Конь под Мстиславским нетерпеливо всхрапывает, бьёт копытом, рвёт из рук поводья; Мстиславский, чтоб успокоить его, пускается шагом через площадь — вдоль нестройного ряда бояр и окольничих, занявших место у правого придела Борисоглебской церкви. Прямо перед папертью расположился митрополит с архиепископами, епископами, иереями; мелкое духовенство толпилось сзади, у притвора.
Уже вынесены иконы, кресты, хоругви…
На паперти — певчие. Перед ними, в шубном кафтане из алой венецейской тафты, в забекрененном парчовом клобуке с собольими отворотами, — Ивашка Нос, царский любимец, гораздый из гораздых до знаменного пения, ученик
Ивашка дороден, высок, счастлив и рожей, и горлом. Если тянет в соборе «Славься!» — под куполом гром гремит!
Митрополит Макарий полулежит в санях, обложенный подушками, укрытый широкой полстью, — немочный, измождённый хворью, жёлтый, будто вставший из гроба… Высвободил руку из-под полсти, поманил проезжавшего мимо Мстиславского. Мстиславский подъехал, слез с коня, подошёл к Макарию.
— Всё ли гораздо, боярин? — слабо, с болезненным привздохом спросил Макарий.
— Черни премного скопилось — вот худо, владыка, — сказал Мстиславский.
— Онатось съемлются… [169] Вящая радость государю зреть, како люд простой к нему ликование вознесёт.
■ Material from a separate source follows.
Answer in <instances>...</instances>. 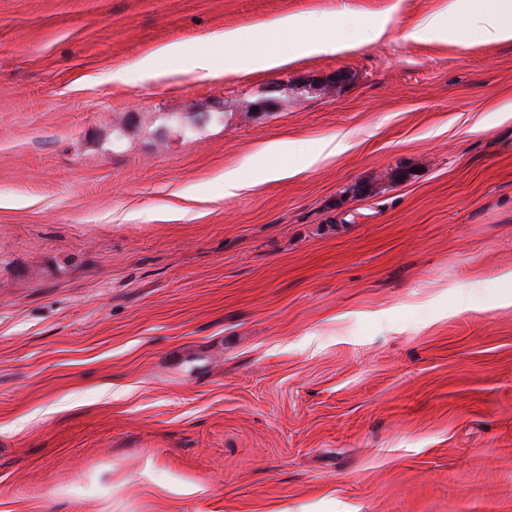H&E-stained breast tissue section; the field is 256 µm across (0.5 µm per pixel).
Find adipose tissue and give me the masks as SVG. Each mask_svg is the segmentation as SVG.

Радоваться надобно, что по своей воле пришли… и не дай господи воцариться на земле нашей государю, на усретенье которого народ нудьмо гнать доведётся.
169
Онатось съемлются — пусть сходятся, собираются.
— Быть и таковому, владыка, — равнодушно сказал Мстиславский. — В любви к Богу не все едины, а к государям — и того паче…
Макарий с укоризной посмотрел на Мстиславского — тот нетерпеливо скосился в сторону, на своего коня… Макарий, собиравшийся также и сказать ему что-то укоризненное, только слабо шевельнул рукой.
— Бог с тобой, боярин, ступай…
Мстиславский забрался в седло, сдерживая коня, поехал дальше… По другую сторону площади, почти мешаясь с толпой, подступавшей всё ближе и ближе к церкви, стояли дьяки, подьячие и прочий приказный люд, которому велено было присутствовать на встрече.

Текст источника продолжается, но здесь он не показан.